Back to education, they did some amazing experiments in adult education. I’ll mention just one: these four or five day schools of philosophy for Extension workers. They had 150 such schools in land-grant institutions, where they got leading intellectuals to catch up Extension workers, who were usually trained in a narrow agricultural discipline, to broaden their horizons, basically. These schools were this amazing experiment in cultural democracy.
They were certainly optimistic, and thought that they could foment progressive change through education. I guess we’re more jaded these days about those possibilities, but I wanted to present their vision.
GN: So much of the agrarian intellectuals’ political dream was rooted in a particular vision of a particular working landscape, as you describe: middle-class Midwestern farms. Is it translatable outside of the very specific cultural and historical context?

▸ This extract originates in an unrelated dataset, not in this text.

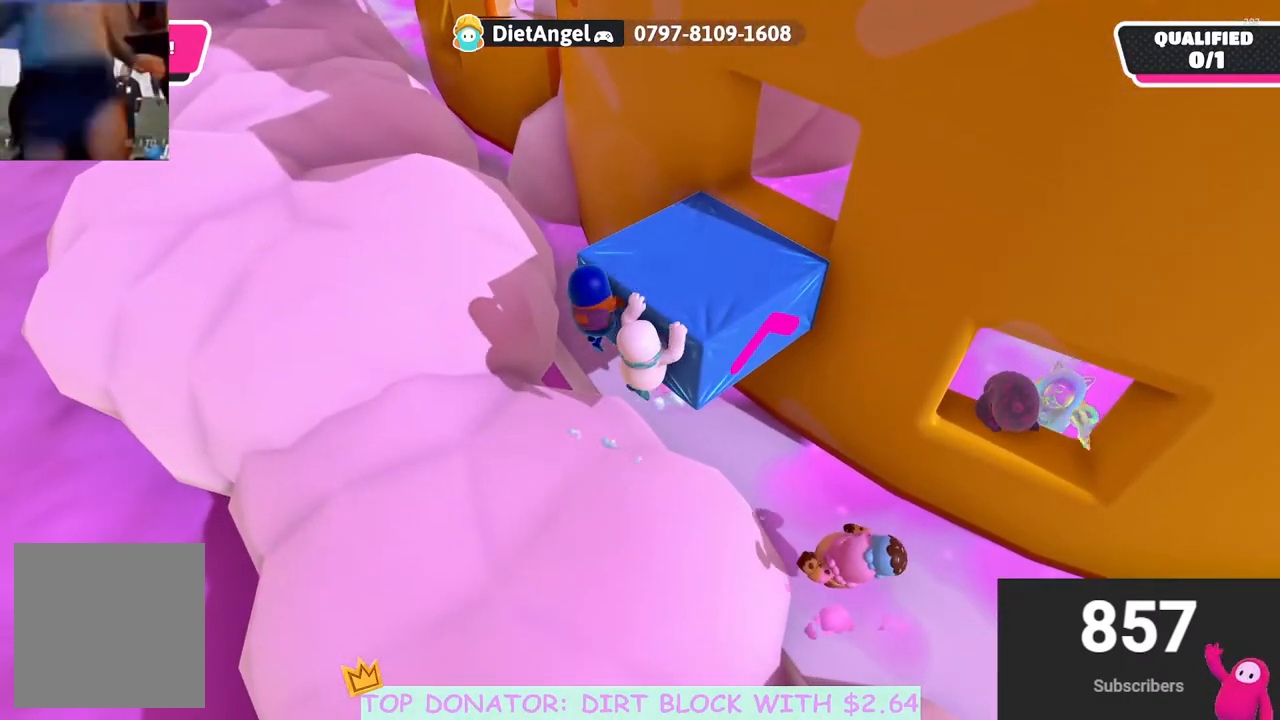
{"buttons": [], "left_stick": "down-right", "right_stick": "left", "events": [[117, "R2", "up"], [167, "left_stick", "center"], [250, "right_stick", "left"], [317, "left_stick", "right"], [483, "left_stick", "down-right"]]}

JG: The underlying basis of what they were doing—and that’s why I focus on these governmental functions, public administration, education, research, planning, and policy-making—still exist today. These things still have to be done by somebody. The question is how they will be done. And I think there are a lot of policy experiments around. What I’m trying to do here is offer an example of an amazingly integrated and unified effort to do that at the policy level. To actually say that a democratizing state is not just theoretically possible, in John Dewey’s mind, but actually—with warts and all—actually existed on the ground, circa 1941, in much of rural America! It had a lot of problems, but the ideals and the principles underlying it, I think, still hold.

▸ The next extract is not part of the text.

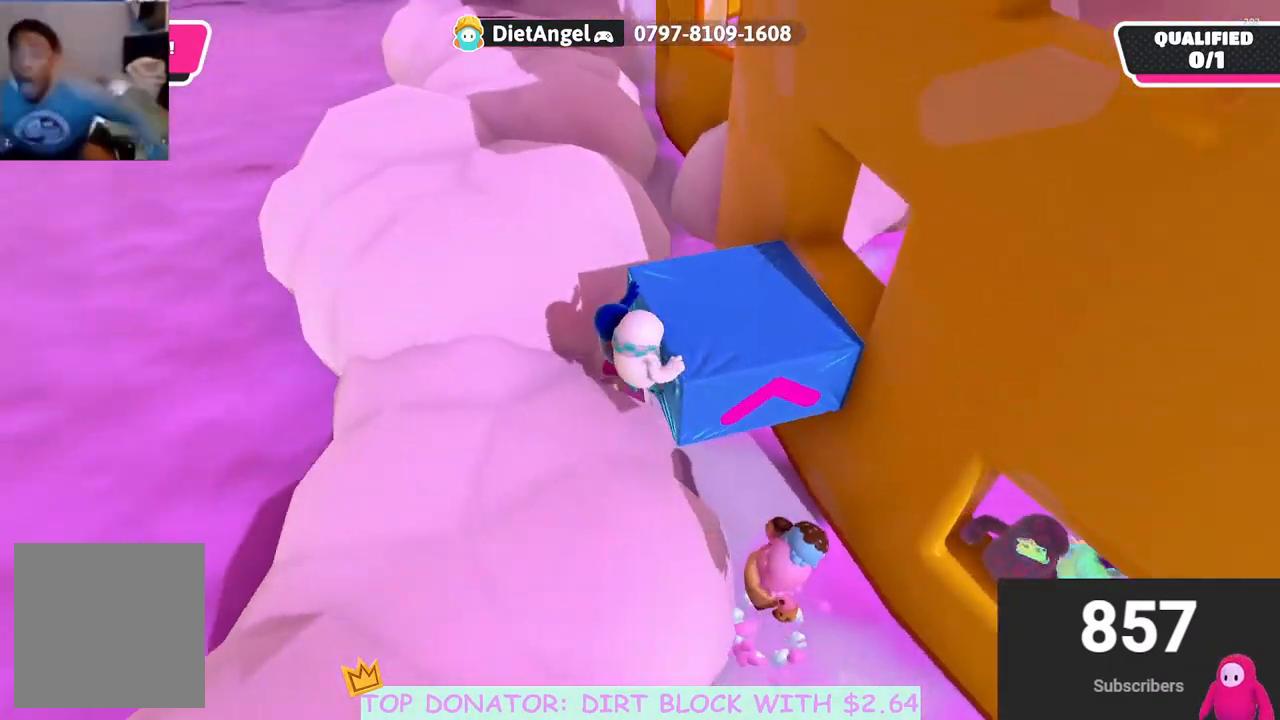
{"buttons": [], "left_stick": "down", "right_stick": "center", "events": [[383, "left_stick", "down"], [500, "right_stick", "center"]]}
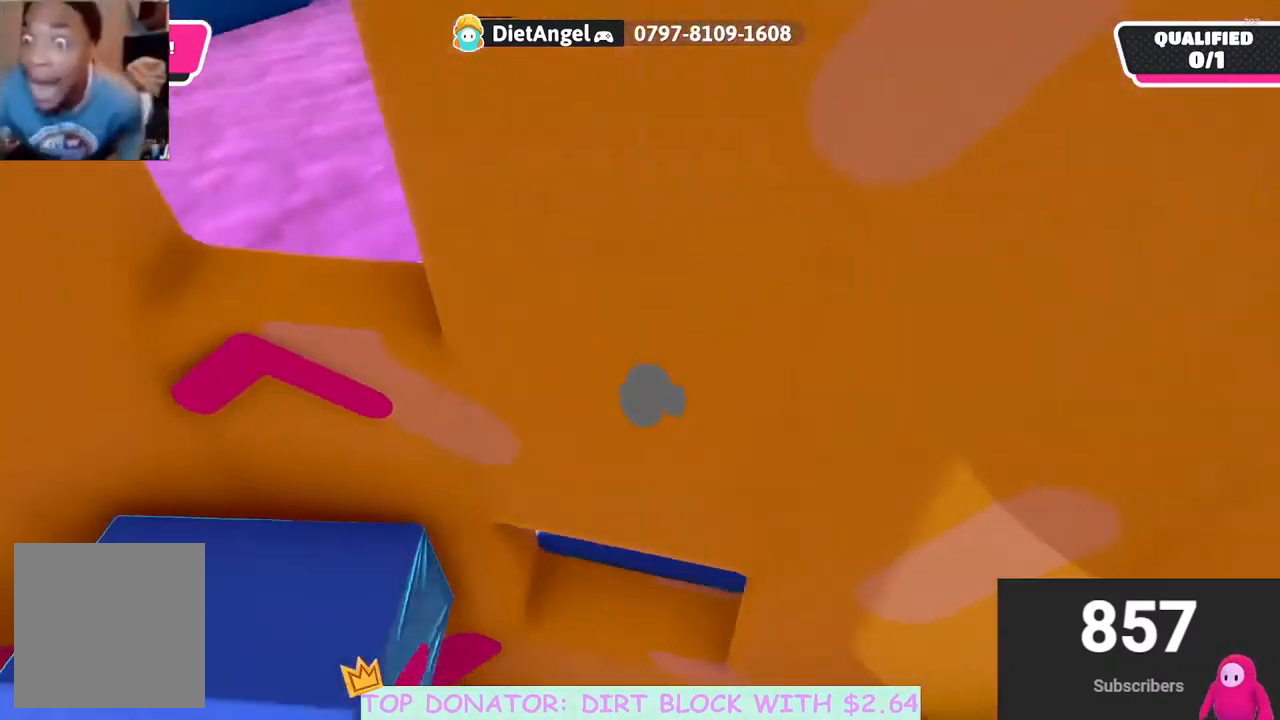
{"buttons": [], "left_stick": "down", "right_stick": "center", "events": [[267, "right_stick", "down-right"], [367, "right_stick", "center"]]}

Featured image: Jess Gilbert, who calls himself “half historian,” looks at the past to understand the ideals of agricultural planners. Photo credit: Nathan Jandl
Garrett Dash Nelson is a graduate student in geography who works on historical geography, landscape and community planning, and intellectual history. His dissertation research follows the search for the “unit landscape” at different geographic scales across a 150-year arc of American land planning. Website. Twitter. Contact.
I enjoyed reading the interview and plan to read the book. It is fascinating to get a clearer idea of what the agrarian Mid-West ideals of participatory democracy meant in the 1930s. It is also very useful to know more about the history of different currents within the New Deal. I liked the fact the interview allowed me to go back to the article in the American Sociological Review that deals with state and society. I learned a number of things about the project that I had not yet learned from speaking with Jess Gilbert about his book as he was working on it. We had a discussion about the term “democracy.” It can mean many things to many people, of course. The relationship between education and democracy is important to study in more depth. There were many highly educated and very well trained people in Germany in the 1930s. It is not clear that “education” is a good predictor. A history of democratic institutions is important but many of the most “democratic” people in the U.S. were not highly educated. Abraham Lincoln barely had one year of “formal” grade school education in a country school house. Thank you for an interesting interview with a very important scholar.